Practical Implications and Scope

This study by its very nature has further extended the existing body of contributes to adding new directions in social media research. It unveils a methodology to measure social media activities or interactions on social media content taking into account the forward interactions and backward interactions. Moreover, this study provides a base for formulating social media strategy for startups. It is recommended for the startups to have two social media accounts, preferably at Facebook and Instagram, instead of having presence in one and more than two social media platforms. In order to engage the online audience, startups should post video content in their social media platforms that has the potential to generate much more interaction rather than posting image or text content.

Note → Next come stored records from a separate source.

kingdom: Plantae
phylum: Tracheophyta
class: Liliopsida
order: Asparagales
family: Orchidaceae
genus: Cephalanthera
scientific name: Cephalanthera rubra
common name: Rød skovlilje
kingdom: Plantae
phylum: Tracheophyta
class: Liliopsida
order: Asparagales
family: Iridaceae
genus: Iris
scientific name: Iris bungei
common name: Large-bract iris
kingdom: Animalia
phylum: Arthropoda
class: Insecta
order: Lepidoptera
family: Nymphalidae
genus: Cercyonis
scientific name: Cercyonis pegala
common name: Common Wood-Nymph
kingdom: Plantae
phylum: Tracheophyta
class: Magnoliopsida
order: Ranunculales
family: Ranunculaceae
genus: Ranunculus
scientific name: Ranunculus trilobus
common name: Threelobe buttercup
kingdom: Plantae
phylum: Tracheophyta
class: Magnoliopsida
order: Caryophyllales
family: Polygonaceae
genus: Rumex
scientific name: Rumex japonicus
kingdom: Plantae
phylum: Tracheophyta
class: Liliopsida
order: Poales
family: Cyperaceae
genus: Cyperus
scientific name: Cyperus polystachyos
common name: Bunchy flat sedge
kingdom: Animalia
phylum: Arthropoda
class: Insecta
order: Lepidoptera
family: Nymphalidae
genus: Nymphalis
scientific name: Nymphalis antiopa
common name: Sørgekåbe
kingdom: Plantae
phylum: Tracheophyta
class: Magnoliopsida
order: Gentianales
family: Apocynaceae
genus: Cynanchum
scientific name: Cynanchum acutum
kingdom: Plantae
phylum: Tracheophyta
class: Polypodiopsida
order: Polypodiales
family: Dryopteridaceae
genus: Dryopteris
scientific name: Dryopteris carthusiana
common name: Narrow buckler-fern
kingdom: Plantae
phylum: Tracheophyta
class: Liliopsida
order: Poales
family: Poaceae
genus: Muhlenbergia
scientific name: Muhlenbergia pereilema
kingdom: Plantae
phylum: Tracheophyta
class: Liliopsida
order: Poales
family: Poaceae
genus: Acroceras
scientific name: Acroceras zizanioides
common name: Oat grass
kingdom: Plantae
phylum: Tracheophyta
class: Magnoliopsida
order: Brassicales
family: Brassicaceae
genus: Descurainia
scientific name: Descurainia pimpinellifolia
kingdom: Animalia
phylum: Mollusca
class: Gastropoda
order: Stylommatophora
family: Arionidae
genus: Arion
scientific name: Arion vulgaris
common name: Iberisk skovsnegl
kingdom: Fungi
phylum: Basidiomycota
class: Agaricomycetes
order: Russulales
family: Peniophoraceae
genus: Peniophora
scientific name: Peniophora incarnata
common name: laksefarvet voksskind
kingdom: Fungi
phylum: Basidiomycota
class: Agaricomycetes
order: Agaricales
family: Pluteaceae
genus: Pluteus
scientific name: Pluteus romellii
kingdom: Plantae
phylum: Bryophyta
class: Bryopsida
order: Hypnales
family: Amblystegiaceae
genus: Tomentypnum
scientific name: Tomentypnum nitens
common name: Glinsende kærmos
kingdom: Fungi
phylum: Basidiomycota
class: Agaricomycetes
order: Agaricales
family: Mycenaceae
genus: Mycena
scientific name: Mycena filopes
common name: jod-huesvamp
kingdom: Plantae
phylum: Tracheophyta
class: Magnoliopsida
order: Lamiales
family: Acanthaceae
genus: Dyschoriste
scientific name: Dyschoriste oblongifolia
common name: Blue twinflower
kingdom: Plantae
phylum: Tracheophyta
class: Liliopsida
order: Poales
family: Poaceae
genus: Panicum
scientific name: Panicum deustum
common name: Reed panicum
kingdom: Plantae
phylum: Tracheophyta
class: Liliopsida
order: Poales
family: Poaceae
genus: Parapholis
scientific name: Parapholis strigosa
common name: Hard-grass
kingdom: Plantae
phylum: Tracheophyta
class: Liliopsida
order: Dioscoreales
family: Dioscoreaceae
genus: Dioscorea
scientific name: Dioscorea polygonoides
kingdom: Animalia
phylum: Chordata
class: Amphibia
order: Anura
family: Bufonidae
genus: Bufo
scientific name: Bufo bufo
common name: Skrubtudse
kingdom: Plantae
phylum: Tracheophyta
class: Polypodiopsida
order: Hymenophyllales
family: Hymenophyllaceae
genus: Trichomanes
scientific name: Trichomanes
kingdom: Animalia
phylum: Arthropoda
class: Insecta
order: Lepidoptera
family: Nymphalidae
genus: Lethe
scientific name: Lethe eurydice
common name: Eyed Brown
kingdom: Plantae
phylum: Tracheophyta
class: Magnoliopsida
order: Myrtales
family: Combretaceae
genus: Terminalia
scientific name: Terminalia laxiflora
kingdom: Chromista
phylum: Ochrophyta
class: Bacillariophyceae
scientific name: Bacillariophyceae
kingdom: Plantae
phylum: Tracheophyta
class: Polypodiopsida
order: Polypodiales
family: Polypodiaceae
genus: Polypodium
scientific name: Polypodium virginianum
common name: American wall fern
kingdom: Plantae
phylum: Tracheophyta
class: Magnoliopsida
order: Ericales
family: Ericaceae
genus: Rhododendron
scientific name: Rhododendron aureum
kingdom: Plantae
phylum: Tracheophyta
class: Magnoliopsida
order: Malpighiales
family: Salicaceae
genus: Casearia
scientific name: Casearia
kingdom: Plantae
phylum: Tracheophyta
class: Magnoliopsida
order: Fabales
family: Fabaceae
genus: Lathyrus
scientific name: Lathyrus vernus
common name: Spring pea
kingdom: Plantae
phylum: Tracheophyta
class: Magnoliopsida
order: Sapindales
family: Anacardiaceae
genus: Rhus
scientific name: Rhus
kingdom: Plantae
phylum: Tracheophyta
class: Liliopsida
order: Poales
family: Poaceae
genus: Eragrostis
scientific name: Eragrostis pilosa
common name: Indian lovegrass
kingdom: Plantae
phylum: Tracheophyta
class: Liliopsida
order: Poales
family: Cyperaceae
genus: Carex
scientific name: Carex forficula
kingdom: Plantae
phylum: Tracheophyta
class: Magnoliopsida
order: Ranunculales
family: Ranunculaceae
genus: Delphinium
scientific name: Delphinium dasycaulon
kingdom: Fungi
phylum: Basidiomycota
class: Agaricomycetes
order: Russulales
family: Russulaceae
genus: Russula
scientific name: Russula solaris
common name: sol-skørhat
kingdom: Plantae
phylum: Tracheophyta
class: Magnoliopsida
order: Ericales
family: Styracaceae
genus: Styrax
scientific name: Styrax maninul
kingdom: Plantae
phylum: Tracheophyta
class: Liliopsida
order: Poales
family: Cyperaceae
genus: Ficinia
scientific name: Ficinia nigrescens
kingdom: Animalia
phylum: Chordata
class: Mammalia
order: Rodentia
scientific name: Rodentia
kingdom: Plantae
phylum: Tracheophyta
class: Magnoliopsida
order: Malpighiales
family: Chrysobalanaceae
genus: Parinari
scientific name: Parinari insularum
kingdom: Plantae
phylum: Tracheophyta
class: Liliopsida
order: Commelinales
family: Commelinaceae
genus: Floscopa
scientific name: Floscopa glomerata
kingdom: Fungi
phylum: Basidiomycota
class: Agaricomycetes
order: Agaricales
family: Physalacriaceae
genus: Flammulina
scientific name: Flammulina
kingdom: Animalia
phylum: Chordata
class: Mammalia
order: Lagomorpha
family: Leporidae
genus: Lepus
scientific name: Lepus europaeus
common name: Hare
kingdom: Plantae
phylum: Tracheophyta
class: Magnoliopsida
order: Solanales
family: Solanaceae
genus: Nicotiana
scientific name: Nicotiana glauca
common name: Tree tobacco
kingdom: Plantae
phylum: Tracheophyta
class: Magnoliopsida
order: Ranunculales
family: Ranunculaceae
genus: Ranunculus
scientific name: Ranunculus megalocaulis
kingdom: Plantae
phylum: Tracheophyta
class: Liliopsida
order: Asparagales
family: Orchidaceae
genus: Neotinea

This study is confined to the startups those are incubated in BIs of the state of Assam in the north-eastern part of India; hence, there will always be a scope for further study by delimiting the geographical scope. The SMI value could be calculated for other startups using stated equations that would certainly enhance the generalizability, validity and reliability of the measurement technique. Moreover, the true picture of social media use is always the outcome of the use. In this sense, a study may be undertaken to relate SMI value with other financial measures or return on investment of using social media. And lastly, there is a scope for extension of time duration. Taking more than 91 days would definitely add more credibility to a similar study.

Conclusion

There is increasing momentum in the use of social media on business operations. There are evidences that the business organizations are doing well in the market by adopting social media. The social media strategy is now an essential part of overall corporate strategy. From multinational corporations to small businesses, the use of social media and its benefits are well drafted. However, the literature relating to social media use by the incubated startups have not drawn much interest of the scholars. Therefore, this study has tried to fill this particular gap in the literature by exploring the use of social media by the startups incubated in the four BIs of Assam. Analyzing a total of 2795 posts on four social media platforms – Facebook, Instagram, Twitter and LinkedIn from 65 incubated startups has helped to reveal some interesting insights. The startups like to connect with their online community through Facebook and mostly through image posts. However, content accompanied with video proved to have high interactions or engagement. Therefore, it is safe to infer that, to generate high engagement on the UGC, the startups should emphasize on the type of media used while generating UGC. Our analysis suggests that video content generates more engagement than image or text irrespective of what the type of post is, no matter what is the focus area (or business) the startup is and which social media platform is used to post the content. A quantitative value is assigned to the interactions on the contents on social media as Social Media Interaction (SMI) value. SMI value, which is the combination of the two facets – Forward Interaction and Backward Interaction, may be used to in devising social media strategy. This study breaks the notion of using many social media platforms to get high reach. It is suggested that for startups, having two social media platforms, preferably Facebook and Instagram is sufficient as it generated the highest SMI value. The study also cautions the startups to not be present on all the four social media platforms as it resulted in low SMI value.


Author Note

We have no conflicts of interest to disclose. We have not received funds or financial assistances from any source for this work.